Start of Recorded data
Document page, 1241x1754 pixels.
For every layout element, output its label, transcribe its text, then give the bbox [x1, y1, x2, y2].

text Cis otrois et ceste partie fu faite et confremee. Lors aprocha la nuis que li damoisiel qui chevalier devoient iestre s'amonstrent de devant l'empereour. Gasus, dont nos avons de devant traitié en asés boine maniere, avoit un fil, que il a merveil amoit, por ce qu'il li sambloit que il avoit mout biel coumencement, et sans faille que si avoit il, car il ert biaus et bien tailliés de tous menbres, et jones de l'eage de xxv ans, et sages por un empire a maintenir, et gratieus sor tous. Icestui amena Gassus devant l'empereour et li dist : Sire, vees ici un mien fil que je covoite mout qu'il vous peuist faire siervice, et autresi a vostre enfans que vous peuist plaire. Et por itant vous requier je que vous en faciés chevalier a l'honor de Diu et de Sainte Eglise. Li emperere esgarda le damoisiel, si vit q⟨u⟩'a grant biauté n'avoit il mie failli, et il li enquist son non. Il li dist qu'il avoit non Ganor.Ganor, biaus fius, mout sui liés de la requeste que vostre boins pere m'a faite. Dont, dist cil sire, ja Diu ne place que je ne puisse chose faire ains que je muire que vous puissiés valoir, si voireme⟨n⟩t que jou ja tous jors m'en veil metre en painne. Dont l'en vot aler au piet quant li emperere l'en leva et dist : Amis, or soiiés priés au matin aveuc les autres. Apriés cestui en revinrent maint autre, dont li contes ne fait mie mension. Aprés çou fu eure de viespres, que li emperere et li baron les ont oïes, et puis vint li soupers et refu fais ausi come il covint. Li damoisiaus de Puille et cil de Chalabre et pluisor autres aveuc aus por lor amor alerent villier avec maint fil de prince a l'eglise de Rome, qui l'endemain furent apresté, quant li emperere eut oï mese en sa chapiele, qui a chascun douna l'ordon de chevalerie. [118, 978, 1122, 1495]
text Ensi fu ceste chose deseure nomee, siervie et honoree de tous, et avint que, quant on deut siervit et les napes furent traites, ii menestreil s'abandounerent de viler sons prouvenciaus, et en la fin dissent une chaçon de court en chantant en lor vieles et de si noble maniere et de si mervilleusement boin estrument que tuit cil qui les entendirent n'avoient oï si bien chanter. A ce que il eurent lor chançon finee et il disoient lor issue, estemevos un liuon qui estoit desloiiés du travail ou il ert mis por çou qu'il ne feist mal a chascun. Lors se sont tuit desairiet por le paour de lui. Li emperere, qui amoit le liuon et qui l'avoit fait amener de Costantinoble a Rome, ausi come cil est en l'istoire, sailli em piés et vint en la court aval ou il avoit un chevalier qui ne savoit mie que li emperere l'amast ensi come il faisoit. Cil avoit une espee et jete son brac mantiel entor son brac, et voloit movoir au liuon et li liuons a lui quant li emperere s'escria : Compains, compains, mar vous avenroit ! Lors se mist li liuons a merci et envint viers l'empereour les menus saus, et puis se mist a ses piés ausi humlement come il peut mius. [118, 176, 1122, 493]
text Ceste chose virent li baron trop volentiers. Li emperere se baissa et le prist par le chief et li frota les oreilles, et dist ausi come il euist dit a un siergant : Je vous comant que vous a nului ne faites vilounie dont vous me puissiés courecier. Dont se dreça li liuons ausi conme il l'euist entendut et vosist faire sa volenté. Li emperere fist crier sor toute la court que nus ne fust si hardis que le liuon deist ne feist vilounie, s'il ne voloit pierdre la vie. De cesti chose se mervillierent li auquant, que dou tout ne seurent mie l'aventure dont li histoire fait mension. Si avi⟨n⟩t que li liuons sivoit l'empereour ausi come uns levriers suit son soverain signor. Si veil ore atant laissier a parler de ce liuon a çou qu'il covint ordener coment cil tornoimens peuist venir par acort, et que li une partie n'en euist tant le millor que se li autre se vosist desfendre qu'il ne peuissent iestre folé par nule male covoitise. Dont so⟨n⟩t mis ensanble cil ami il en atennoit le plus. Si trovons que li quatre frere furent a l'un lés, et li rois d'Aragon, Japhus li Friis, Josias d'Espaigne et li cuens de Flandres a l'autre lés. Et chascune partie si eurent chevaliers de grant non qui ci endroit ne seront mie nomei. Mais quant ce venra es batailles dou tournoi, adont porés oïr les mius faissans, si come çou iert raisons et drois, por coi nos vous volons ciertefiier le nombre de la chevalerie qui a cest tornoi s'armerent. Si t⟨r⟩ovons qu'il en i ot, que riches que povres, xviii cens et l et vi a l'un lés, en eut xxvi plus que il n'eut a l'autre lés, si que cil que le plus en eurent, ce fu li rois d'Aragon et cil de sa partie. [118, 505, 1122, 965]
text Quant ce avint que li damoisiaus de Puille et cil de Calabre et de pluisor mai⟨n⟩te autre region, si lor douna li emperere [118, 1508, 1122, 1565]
End of Recorded data
● **Task statement**: State how many lines of the listing contain the string "layout", treating uppercase and lowercase as distinct. Reply with the number alone.

● **Full output**: 1